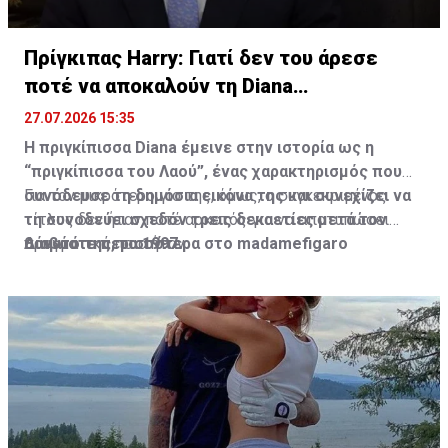
Πρίγκιπας Harry: Γιατί δεν του άρεσε
ποτέ να αποκαλούν τη Diana
“πριγκίπισσα”
27.07.2026 15:35
Η πριγκίπισσα Diana έμεινε στην ιστορία ως η
“πριγκίπισσα του Λαού”, ένας χαρακτηρισμός που
συνόδευσε τη δημόσια εικόνα της και συνεχίζει να
Για τον μικρότερο γιο της, όμως, ο συγκεκριμένος
τη συνοδεύει σχεδόν τρεις δεκαετίες μετά τον
τίτλος δεν ήταν ποτέ αρκετός για να αποτυπώσει
θάνατό της, το 1997.
πραγματικά ποια ήταν.
Διαβάστε περισσότερα στο madamefigaro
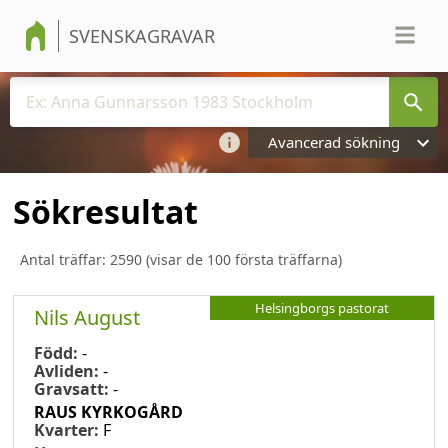
SVENSKAGRAVAR
Avancerad sökning
Sökresultat
Antal träffar:
2590
(visar de 100 första träffarna)
Helsingborgs pastorat
Nils August
Född:
-
Avliden:
-
Gravsatt:
-
RAUS KYRKOGÅRD
Kvarter:
F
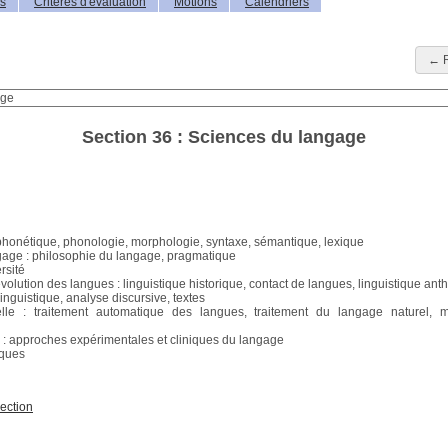
is
Critères d'évaluation
Motions
Calendriers
← R
Section 36 : Sciences du langage
 phonétique, phonologie, morphologie, syntaxe, sémantique, lexique
ngage : philosophie du langage, pragmatique
rsité
volution des langues : linguistique historique, contact de langues, linguistique an
linguistique, analyse discursive, textes
elle : traitement automatique des langues, traitement du langage naturel, m
e : approches expérimentales et cliniques du langage
iques
ection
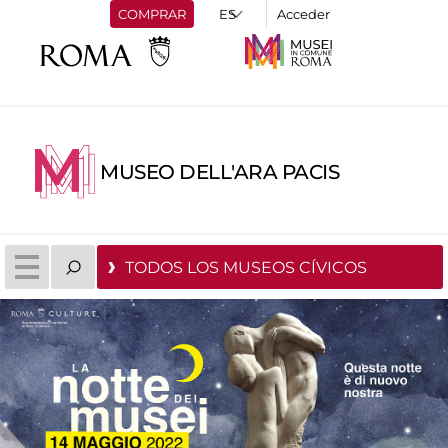
COMPRAR
Acceder
MUSEO DELL'ARA PACIS
TODOS LOS MUSEOS CÍVICOS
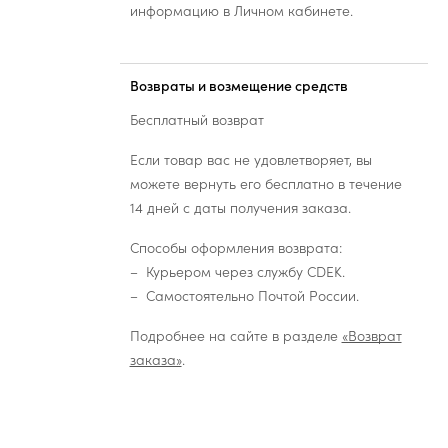
информацию в Личном кабинете.
Возвраты и возмещение средств
Бесплатный возврат
Если товар вас не удовлетворяет, вы
можете вернуть его бесплатно в течение
14 дней с даты получения заказа.
Способы оформления возврата:
Курьером через службу CDEK.
Самостоятельно Почтой России.
Подробнее на сайте в разделе
«Возврат
заказа»
.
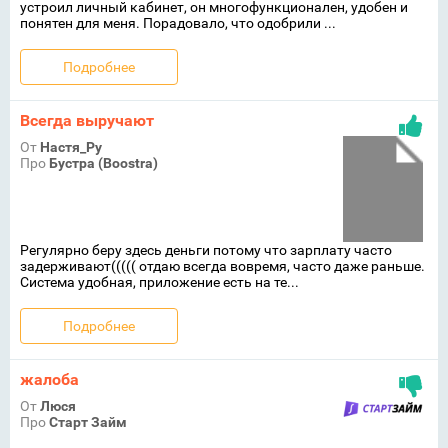
устроил личный кабинет, он многофункционален, удобен и
понятен для меня. Порадовало, что одобрили ...
Подробнее
Всегда выручают
От
Настя_Ру
Про
Бустра (Boostra)
Регулярно беру здесь деньги потому что зарплату часто
задерживают((((( отдаю всегда вовремя, часто даже раньше.
Система удобная, приложение есть на те...
Подробнее
жалоба
От
Люся
Про
Старт Займ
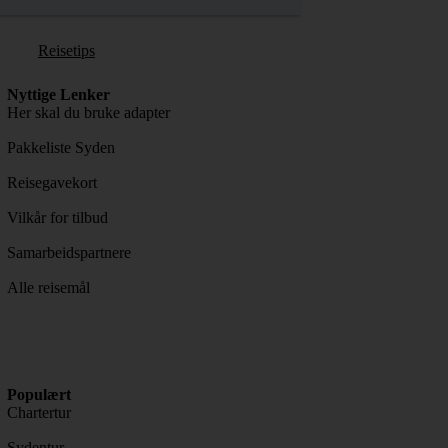
Reisetips
Nyttige Lenker
Her skal du bruke adapter
Pakkeliste Syden
Reisegavekort
Vilkår for tilbud
Samarbeidspartnere
Alle reisemål
Populært
Chartertur
Sydentur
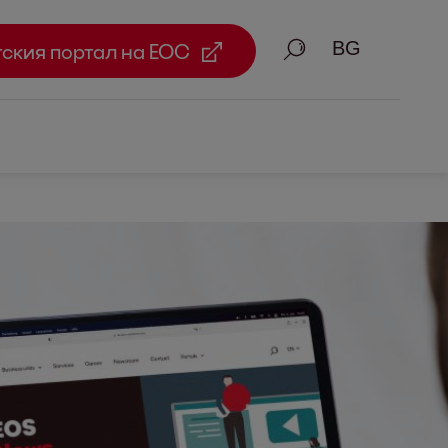
Търсене
тския портал на ЕОС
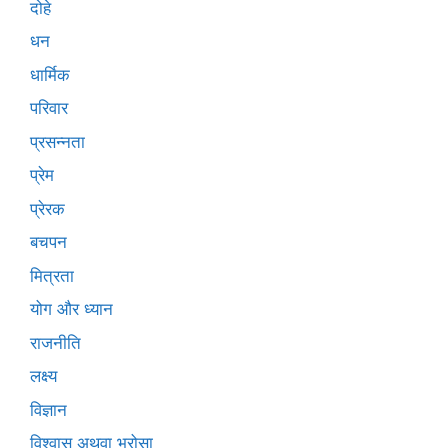
दोहे
धन
धार्मिक
परिवार
प्रसन्नता
प्रेम
प्रेरक
बचपन
मित्रता
योग और ध्यान
राजनीति
लक्ष्य
विज्ञान
विश्वास अथवा भरोसा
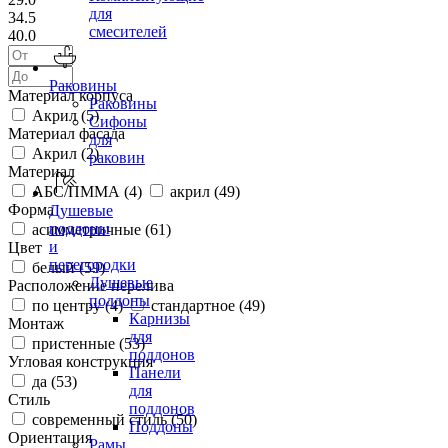
для
34.5
смесителей
40.0
Раковины
Материал корпуса
Раковины
Акрил (
5
)
Сифоны
Материал фасада
для
Акрил (
2
)
раковин
Материал
АБС/ПММА (
4
)
акрил (
49
)
Форма
Душевые
поддоны
асимметричные (
61
)
и
Цвет
перегородки
белый (
59
)
Душевые
Расположение перелива
поддоны
по центру (
4
)
стандартное (
49
)
Карнизы
Монтаж
для
пристенные (
53
)
поддонов
Угловая конструкция
Панели
да (
53
)
для
Стиль
поддонов
современный стиль (
50
)
Поддоны
Ориентация
Рамы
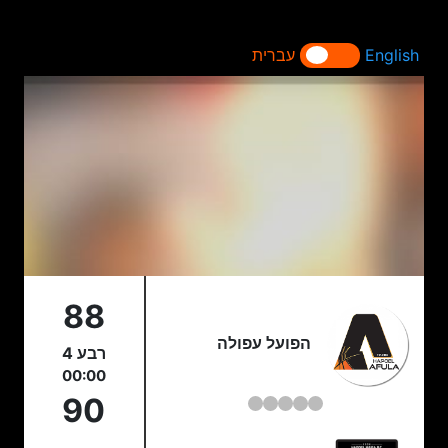
English
עברית
88
הפועל עפולה
רבע 4
00:00
90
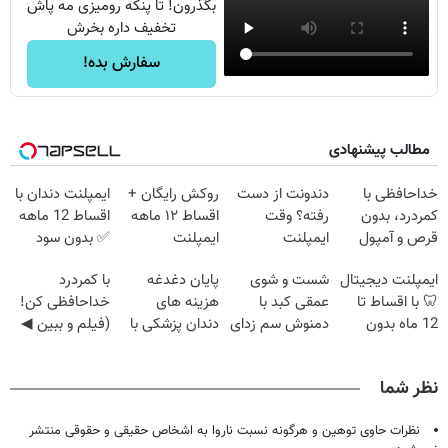
بگذرون! تا پنکه رومیزی مه پاش
تخفیف داره بخرش
سفارش بده!
مطالب پیشنهادی
خداحافظی با
دندونت از دست
روکش رایگان +
ایمپلنت دندان با
کمردرد، بدون
رفته؟ وقت
اقساط ۱۲ ماهه
اقساط 12 ماهه
قرص و آمپول
ایمپلنت
ایمپلنت
✅ بدون سود
دیجیتاله
بدون ضامن
ایمپلنت دیجیتال
شست و شوی
پایان دغدغه
با کمردرد
🦷 با اقساط تا
عمقی کبد با
هزینه های
خداحافظی کن!
12 ماه بدون
دمنوش سم زدای
دندان پزشکی با
(فیلم و ببین ◀
سود و ضامن ✅
گیاهی
پک سفید کننده
پرسش‌نامه رو
خانگی
پرکن)
نظر شما
نظرات حاوی توهین و هرگونه نسبت ناروا به اشخاص حقیقی و حقوقی منتشر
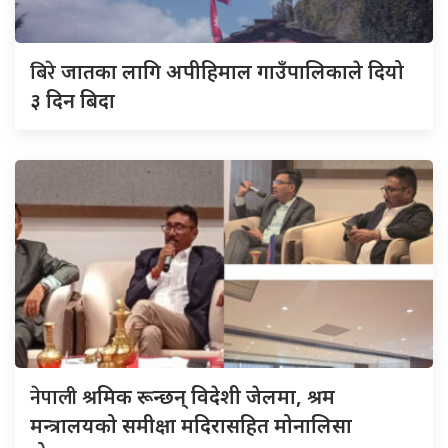
बिरे
जातका लागि अपीहिमाल गाउँपालिकाले दियो
३ दिन बिदा
नेपाली
श्रमिक रून्छन् विदेशी जेलमा, श्रम
मन्त्रालयको समीक्षा मदिरासहित मोनालिसा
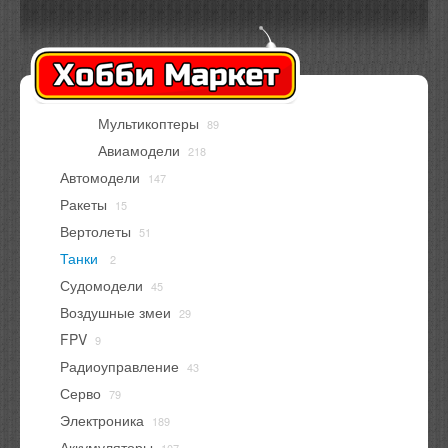
Оплата
Доставка
Контакты
Вход
Регистрация
Мультикоптеры
89
В корзине
нет товаров
Авиамодели
218
Автомодели
147
Ракеты
15
Вертолеты
51
Танки
2
Судомодели
45
Воздушные змеи
29
FPV
9
Радиоуправление
43
Серво
79
Электроника
189
Аккумуляторы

### ACTIVITÉ
Reproduisez en liste numérotée toutes les lignes du matériel, en omettant les lignes vides. N'incluez pas les images dans votre réponse.

### RÉSULTAT OBTENU
1. Πρίγκιπας Harry: Γιατί δεν του άρεσε
2. ποτέ να αποκαλούν τη Diana
3. “πριγκίπισσα”
4. 27.07.2026 15:35
5. Η πριγκίπισσα Diana έμεινε στην ιστορία ως η
6. “πριγκίπισσα του Λαού”, ένας χαρακτηρισμός που
7. συνόδευσε τη δημόσια εικόνα της και συνεχίζει να
8. Για τον μικρότερο γιο της, όμως, ο συγκεκριμένος
9. τη συνοδεύει σχεδόν τρεις δεκαετίες μετά τον
10. τίτλος δεν ήταν ποτέ αρκετός για να αποτυπώσει
11. θάνατό της, το 1997.
12. πραγματικά ποια ήταν.
13. Διαβάστε περισσότερα στο madamefigaro
14. SVENSKAGRAVAR
15. Avancerad sökning
16. Sökresultat
17. Antal träffar:
18. 2590
19. (visar de 100 första träffarna)
20. Helsingborgs pastorat
21. Nils August
22. Född:
23. -
24. Avliden:
25. -
26. Gravsatt:
27. -
28. RAUS KYRKOGÅRD
29. Kvarter:
30. F
31. is
32. Critères d'évaluation
33. Motions
34. Calendriers
35. ← R
36. Section 36 : Sciences du langage
37.  phonétique, phonologie, morphologie, syntaxe, sémantique, lexique
38. ngage : philosophie du langage, pragmatique
39. rsité
40. volution des langues : linguistique historique, contact de langues, linguistique an
41. linguistique, analyse discursive, textes
42. elle : traitement automatique des langues, traitement du langage naturel, m
43. e : approches expérimentales et cliniques du langage
44. iques
45. ection
46. COMPRAR
47. Acceder
48. MUSEO DELL'ARA PACIS
49. TODOS LOS MUSEOS CÍVICOS
50. информацию в Личном кабинете.
51. Возвраты и возмещение средств
52. Бесплатный возврат
53. Если товар вас не удовлетворяет, вы
54. можете вернуть его бесплатно в течение
55. 14 дней с даты получения заказа.
56. Способы оформления возврата:
57. Курьером через службу CDEK.
58. Самостоятельно Почтой России.
59. Подробнее на сайте в разделе
60. «Возврат
61. заказа»
62. .
63. устроил личный кабинет, он многофункционален, удобен и
64. понятен для меня. Порадовало, что одобрили ...
65. Подробнее
66. Всегда выручают
67. От
68. Настя_Ру
69. Про
70. Бустра (Boostra)
71. Регулярно беру здесь деньги потому что зарплату часто
72. задерживают((((( отдаю всегда вовремя, часто даже раньше.
73. Система удобная, приложение есть на те...
74. Подробнее
75. жалоба
76. От
77. Люся
78. Про
79. Старт Займ
80. Reisetips
81. Nyttige Lenker
82. Her skal du bruke adapter
83. Pakkeliste Syden
84. Reisegavekort
85. Vilkår for tilbud
86. Samarbeidspartnere
87. Alle reisemål
88. Populært
89. Chartertur
90. Sydentur
91. Търсене
92. тския портал на ЕОС
93. दोहे
94. धन
95. धार्मिक
96. परिवार
97. प्रसन्नता
98. प्रेम
99. प्रेरक
100. बचपन
101. मित्रता
102. योग और ध्यान
103. राजनीति
104. लक्ष्य
105. विज्ञान
106. विश्वास अथवा भरोसा
107. для
108. 34.5
109. смесителей
110. 40.0
111. Раковины
112. Материал корпуса
113. Раковины
114. Акрил (
115. 5
116. )
117. Сифоны
118. Материал фасада
119. для
120. Акрил (
121. 2
122. )
123. раковин
124. Материал
125. АБС/ПММА (
126. 4
127. )
128. акрил (
129. 49
130. )
131. Форма
132. Душевые
133. поддоны
134. асимметричные (
135. 61
136. )
137. и
138. Цвет
139. перегородки
140. белый (
141. 59
142. )
143. Душевые
144. Расположение перелива
145. поддоны
146. по центру (
147. 4
148. )
149. стандартное (
150. 49
151. )
152. Карнизы
153. Монтаж
154. для
155. пристенные (
156. 53
157. )
158. поддонов
159. Угловая конструкция
160. Панели
161. да (
162. 53
163. )
164. для
165. Стиль
166. поддонов
167. современный стиль (
168. 50
169. )
170. Поддоны
171. Ориентация
172. Рамы
173. English
174. עברית
175. 88
176. הפועל עפולה
177. רבע 4
178. 00:00
179. 90
180. بگذرون! تا پنکه رومیزی مه پاش
181. تخفیف داره بخرش
182. سفارش بده!
183. مطالب پیشنهادی
184. خداحافظی با
185. دندونت از دست
186. روکش رایگان +
187. ایمپلنت دندان با
188. کمردرد، بدون
189. رفته؟ وقت
190. اقساط ۱۲ ماهه
191. اقساط 12 ماهه
192. قرص و آمپول
193. ایمپلنت
194. ایمپلنت
195. ✅ بدون سود
196. دیجیتاله
197. بدون ضامن
198. ایمپلنت دیجیتال
199. شست و شوی
200. پایان دغدغه
201. با کمردرد
202. 🦷 با اقساط تا
203. عمقی کبد با
204. هزینه های
205. خداحافظی کن!
206. 12 ماه بدون
207. دمنوش سم زدای
208. دندان پزشکی با
209. (فیلم و ببین ◀
210. سود و ضامن ✅
211. گیاهی
212. پک سفید کننده
213. پرسش‌نامه رو
214. خانگی
215. پرکن)
216. نظر شما
217. نظرات حاوی توهین و هرگونه نسبت ناروا به اشخاص حقیقی و حقوقی منتشر
218. बिरे
219. जातका लागि अपीहिमाल गाउँपालिकाले दियो
220. ३ दिन बिदा
221. नेपाली
222. श्रमिक रून्छन् विदेशी जेलमा, श्रम
223. मन्त्रालयको समीक्षा मदिरासहित मोनालिसा
224. Оплата
225. Доставка
226. Контакты
227. Вход
228. Регистрация
229. Мультикоптеры
230. 89
231. В корзине
232. нет товаров
233. Авиамодели
234. 218
235. Автомодели
236. 147
237. Ракеты
238. 15
239. Вертолеты
240. 51
241. Танки
242. 2
243. Судомодели
244. 45
245. Воздушные змеи
246. 29
247. FPV
248. 9
249. Радиоуправление
250. 43
251. Серво
252. 79
253. Электроника
254. 189
255. Аккумуляторы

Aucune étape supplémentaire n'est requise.